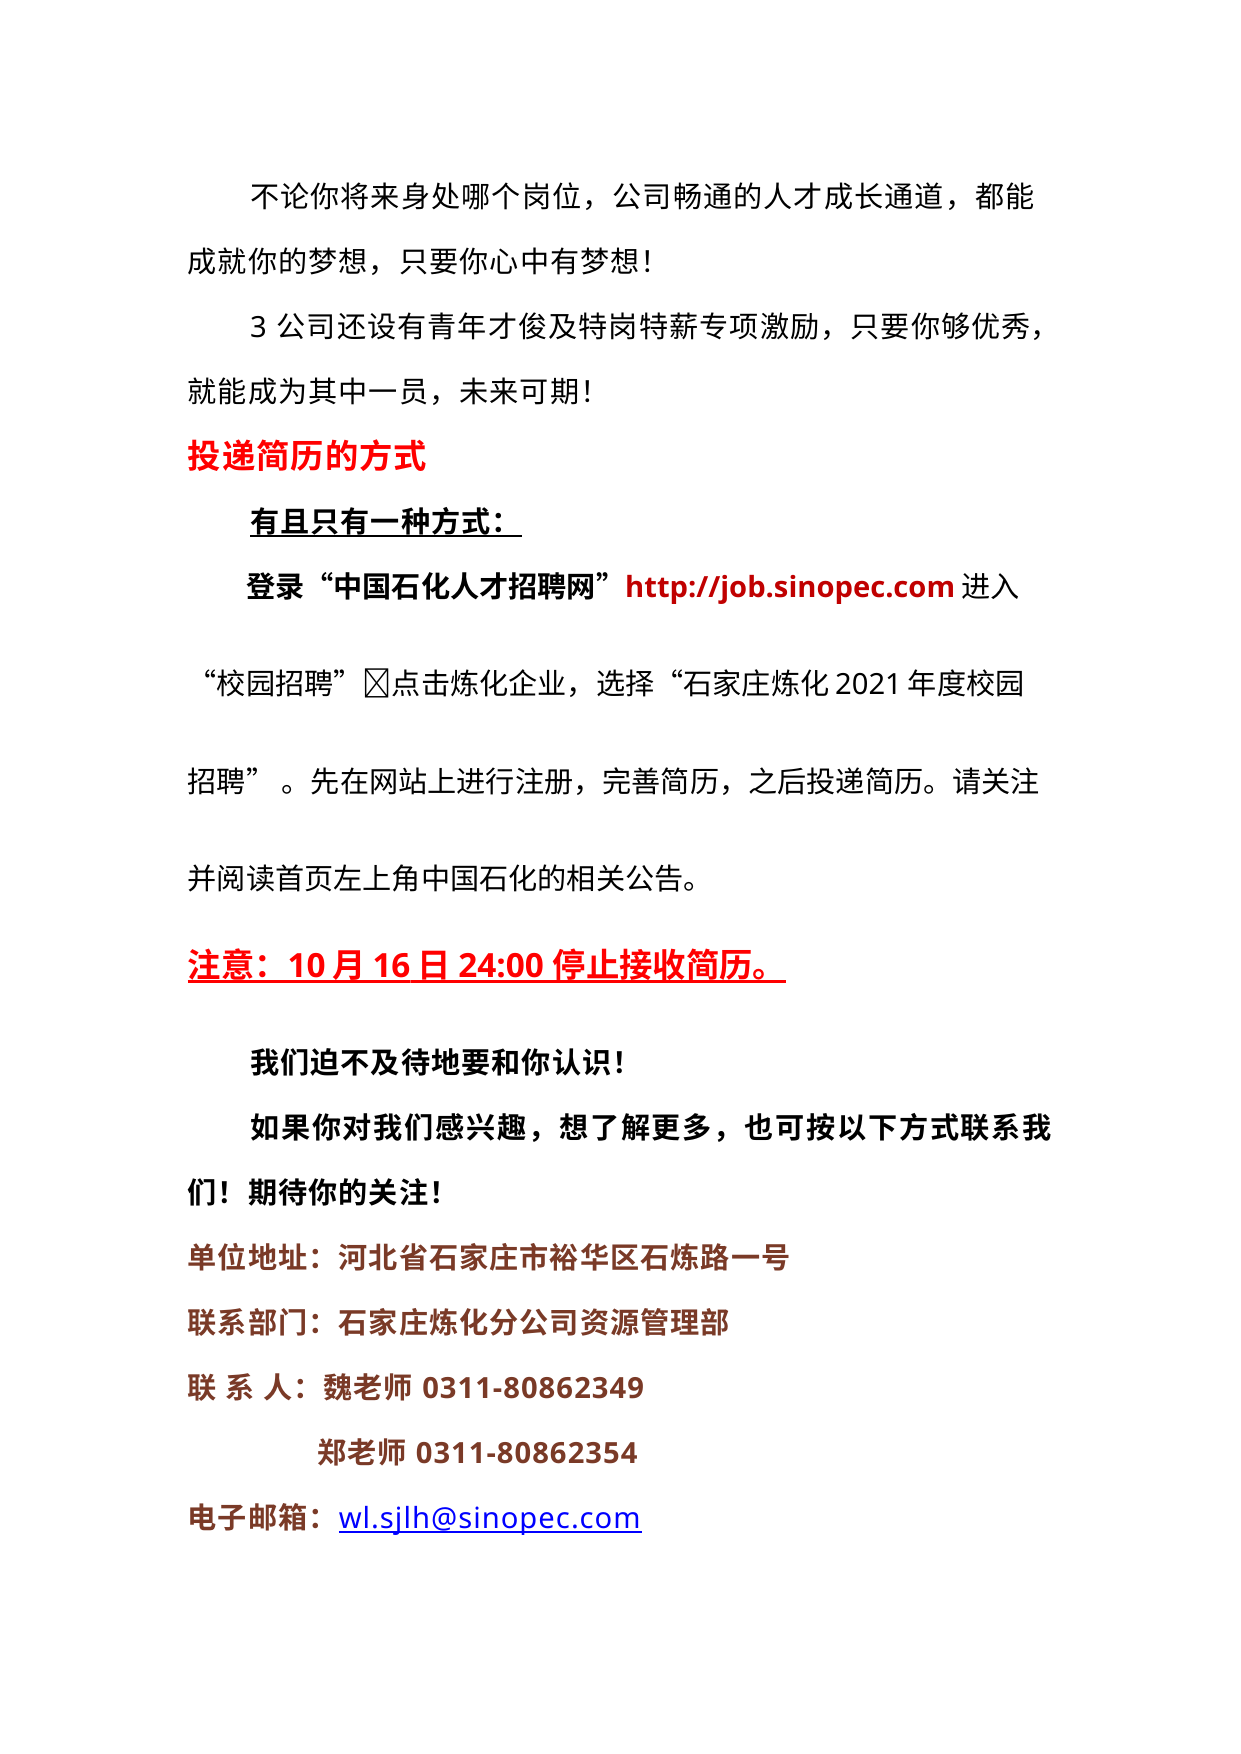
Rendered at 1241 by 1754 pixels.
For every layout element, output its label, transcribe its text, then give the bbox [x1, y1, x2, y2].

text 注意：10月16日 24:00 停止接收简历。 [187, 931, 1053, 996]
text 投递简历的方式 [187, 422, 1053, 487]
text 3 公司还设有青年才俊及特岗特薪专项激励，只要你够优秀，就能成为其中一员，未来可期！ [187, 292, 1053, 422]
text 我们迫不及待地要和你认识！ [187, 1028, 1053, 1093]
text 单位地址：河北省石家庄市裕华区石炼路一号 联系部门：石家庄炼化分公司资源管理部 联 系 人：魏老师 0311-80862349 郑老师 0311-80862354 电子邮箱：wl.sjlh@sinopec.com [187, 1223, 1053, 1548]
text 有且只有一种方式： [187, 487, 1053, 552]
text 不论你将来身处哪个岗位，公司畅通的人才成长通道，都能成就你的梦想，只要你心中有梦想！ [187, 162, 1053, 292]
text 登录“中国石化人才招聘网”http://job.sinopec.com进入“校园招聘”点击炼化企业，选择“石家庄炼化2021年度校园招聘” 。先在网站上进行注册，完善简历，之后投递简历。请关注并阅读首页左上角中国石化的相关公告。 [187, 552, 1053, 909]
text 如果你对我们感兴趣，想了解更多，也可按以下方式联系我们！期待你的关注！ [187, 1093, 1053, 1223]
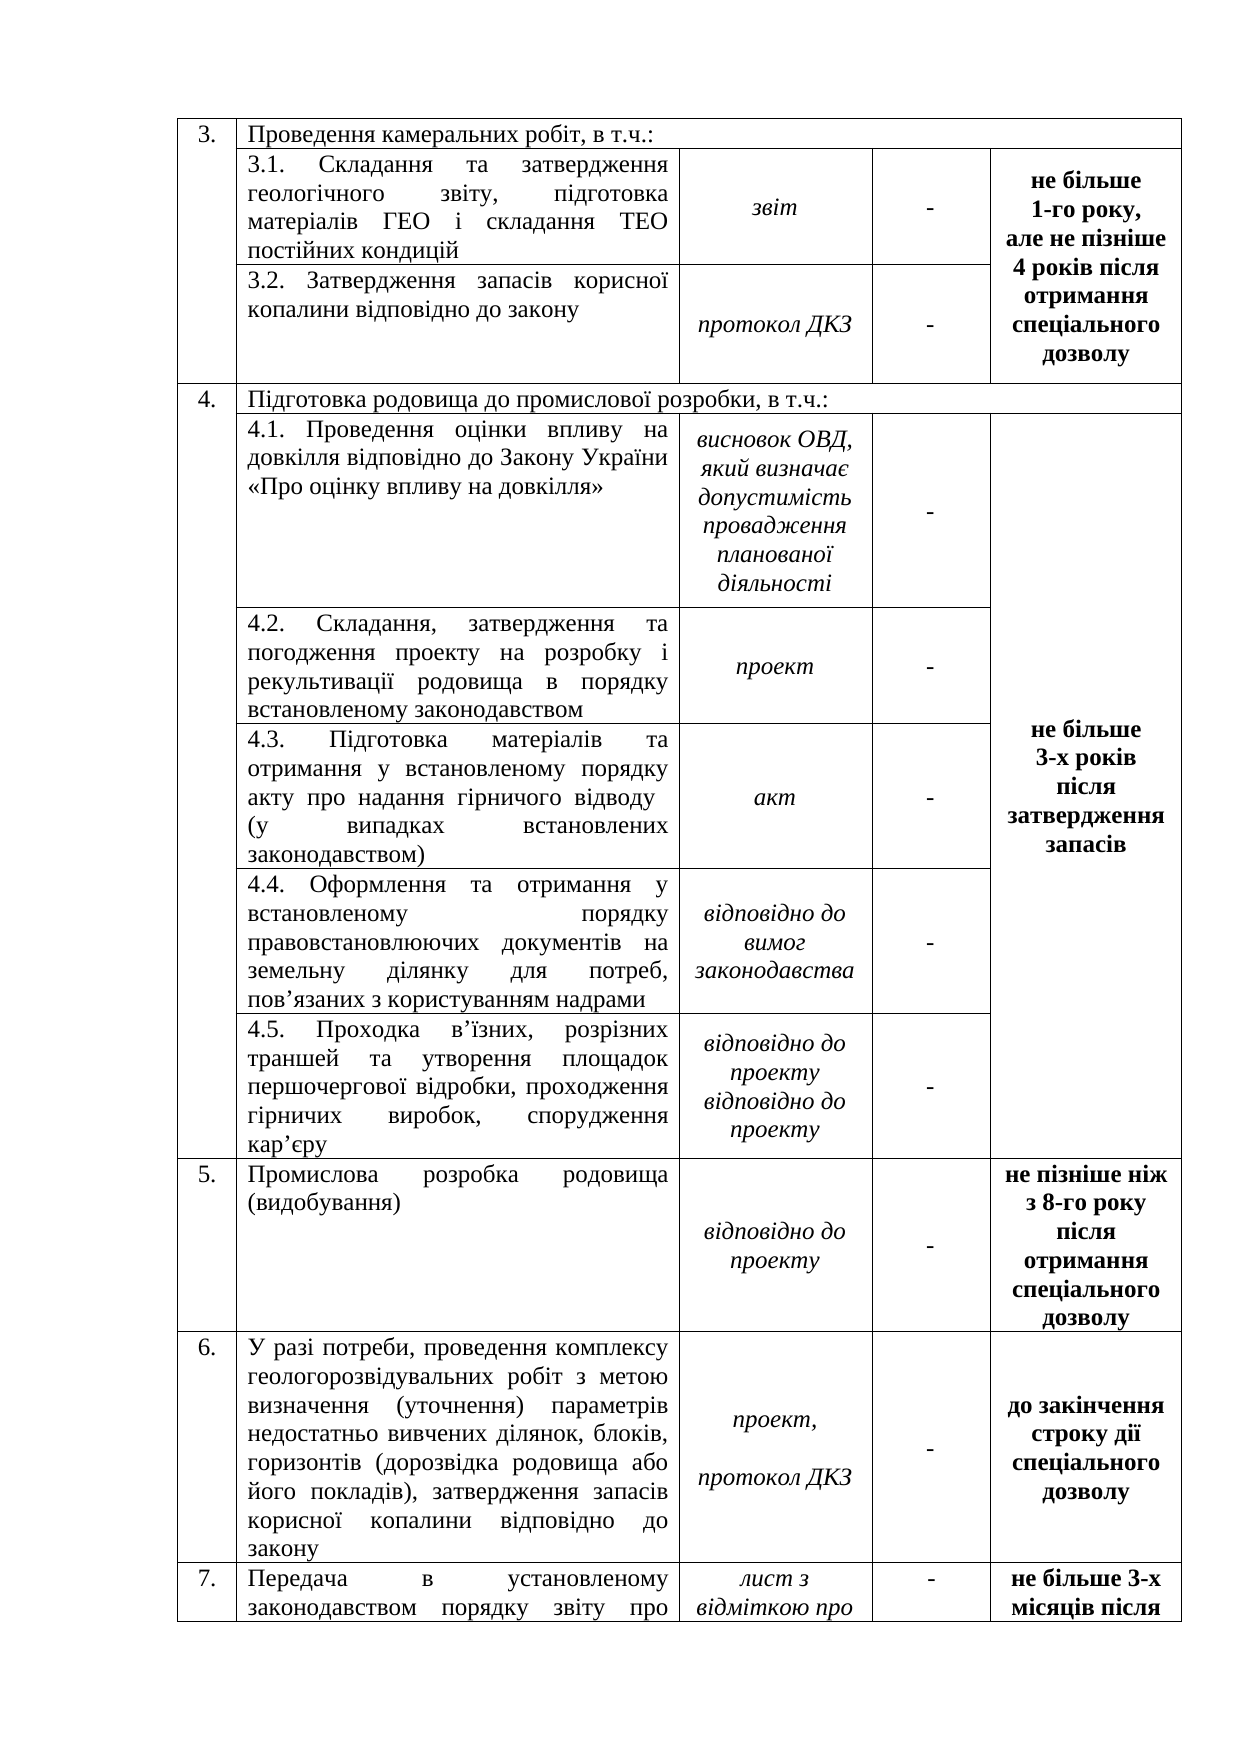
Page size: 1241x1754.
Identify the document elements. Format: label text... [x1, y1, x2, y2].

▶ PROBLEM TO SOLVE:
Reproduce the listing word for word and omit its pictures.

▶ RESULT FOR THIS TASK:
Rendered at 1241 by 1754 pixels.
For every layout element, output its label, transcribe its text, then give the bbox [x1, y1, x2, y2].

text 注意：10月16日 24:00 停止接收简历。 [187, 931, 1053, 996]
text 投递简历的方式 [187, 422, 1053, 487]
text 3 公司还设有青年才俊及特岗特薪专项激励，只要你够优秀，就能成为其中一员，未来可期！ [187, 292, 1053, 422]
text 我们迫不及待地要和你认识！ [187, 1028, 1053, 1093]
text 单位地址：河北省石家庄市裕华区石炼路一号 联系部门：石家庄炼化分公司资源管理部 联 系 人：魏老师 0311-80862349 郑老师 0311-80862354 电子邮箱：wl.sjlh@sinopec.com [187, 1223, 1053, 1548]
text 有且只有一种方式： [187, 487, 1053, 552]
text 不论你将来身处哪个岗位，公司畅通的人才成长通道，都能成就你的梦想，只要你心中有梦想！ [187, 162, 1053, 292]
text 登录“中国石化人才招聘网”http://job.sinopec.com进入“校园招聘”点击炼化企业，选择“石家庄炼化2021年度校园招聘” 。先在网站上进行注册，完善简历，之后投递简历。请关注并阅读首页左上角中国石化的相关公告。 [187, 552, 1053, 909]
text 如果你对我们感兴趣，想了解更多，也可按以下方式联系我们！期待你的关注！ [187, 1093, 1053, 1223]
Page size: 1241x1754.
Identify the document elements. Format: label text... [x1, y1, x2, y2].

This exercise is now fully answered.